Recast the lines of the entries as a numbered list, from the very first line through the line that contains "genus: Strymon", with both of those lines included and any blank lines omitted.

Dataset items
--- BEGIN ---
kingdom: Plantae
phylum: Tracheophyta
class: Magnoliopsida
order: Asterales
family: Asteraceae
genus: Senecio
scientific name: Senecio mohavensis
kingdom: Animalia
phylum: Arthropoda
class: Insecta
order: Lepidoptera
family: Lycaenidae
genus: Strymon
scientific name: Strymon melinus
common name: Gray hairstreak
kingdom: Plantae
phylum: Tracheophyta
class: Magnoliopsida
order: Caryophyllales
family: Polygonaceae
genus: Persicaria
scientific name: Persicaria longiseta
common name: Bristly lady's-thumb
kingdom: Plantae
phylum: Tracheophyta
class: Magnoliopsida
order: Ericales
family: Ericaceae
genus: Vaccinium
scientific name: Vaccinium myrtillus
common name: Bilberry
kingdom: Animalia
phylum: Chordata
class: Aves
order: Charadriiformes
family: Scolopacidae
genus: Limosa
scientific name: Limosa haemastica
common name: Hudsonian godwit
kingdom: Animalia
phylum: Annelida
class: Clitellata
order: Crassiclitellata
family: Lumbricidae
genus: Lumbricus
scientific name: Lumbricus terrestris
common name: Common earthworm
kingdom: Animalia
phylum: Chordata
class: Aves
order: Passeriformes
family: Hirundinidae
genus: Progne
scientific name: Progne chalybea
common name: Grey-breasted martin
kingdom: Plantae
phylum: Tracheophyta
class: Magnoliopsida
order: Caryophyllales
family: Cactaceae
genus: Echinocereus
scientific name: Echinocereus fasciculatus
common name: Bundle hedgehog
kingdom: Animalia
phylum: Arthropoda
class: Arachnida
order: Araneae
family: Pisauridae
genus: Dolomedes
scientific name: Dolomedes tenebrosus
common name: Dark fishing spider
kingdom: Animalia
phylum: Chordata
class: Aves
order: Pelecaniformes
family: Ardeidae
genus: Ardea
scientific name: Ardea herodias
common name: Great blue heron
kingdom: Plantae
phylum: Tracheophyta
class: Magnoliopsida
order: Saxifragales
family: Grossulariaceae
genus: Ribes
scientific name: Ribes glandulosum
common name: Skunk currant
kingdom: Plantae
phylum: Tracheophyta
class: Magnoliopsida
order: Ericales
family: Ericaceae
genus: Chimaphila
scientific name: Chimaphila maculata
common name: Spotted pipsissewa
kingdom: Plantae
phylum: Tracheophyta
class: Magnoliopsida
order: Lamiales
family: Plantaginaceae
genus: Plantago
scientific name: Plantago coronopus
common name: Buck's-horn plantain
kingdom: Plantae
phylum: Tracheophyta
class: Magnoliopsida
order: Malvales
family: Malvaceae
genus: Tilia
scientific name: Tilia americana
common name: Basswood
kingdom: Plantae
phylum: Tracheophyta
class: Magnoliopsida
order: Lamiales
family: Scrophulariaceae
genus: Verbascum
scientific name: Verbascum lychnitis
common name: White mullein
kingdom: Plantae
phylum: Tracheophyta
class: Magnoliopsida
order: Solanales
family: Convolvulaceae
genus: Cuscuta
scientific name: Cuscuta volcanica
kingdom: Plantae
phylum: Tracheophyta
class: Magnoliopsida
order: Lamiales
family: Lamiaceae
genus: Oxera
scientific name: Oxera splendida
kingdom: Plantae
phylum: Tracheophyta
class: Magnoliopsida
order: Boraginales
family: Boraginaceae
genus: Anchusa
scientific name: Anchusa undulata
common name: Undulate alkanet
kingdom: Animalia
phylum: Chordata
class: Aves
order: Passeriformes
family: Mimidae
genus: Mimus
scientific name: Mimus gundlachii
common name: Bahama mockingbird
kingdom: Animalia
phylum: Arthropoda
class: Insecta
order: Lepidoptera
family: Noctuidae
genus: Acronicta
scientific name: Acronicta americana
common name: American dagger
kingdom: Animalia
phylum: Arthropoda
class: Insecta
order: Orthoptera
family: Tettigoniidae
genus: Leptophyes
--- END ---
■ Finished task
1. kingdom: Plantae
2. phylum: Tracheophyta
3. class: Magnoliopsida
4. order: Asterales
5. family: Asteraceae
6. genus: Senecio
7. scientific name: Senecio mohavensis
8. kingdom: Animalia
9. phylum: Arthropoda
10. class: Insecta
11. order: Lepidoptera
12. family: Lycaenidae
13. genus: Strymon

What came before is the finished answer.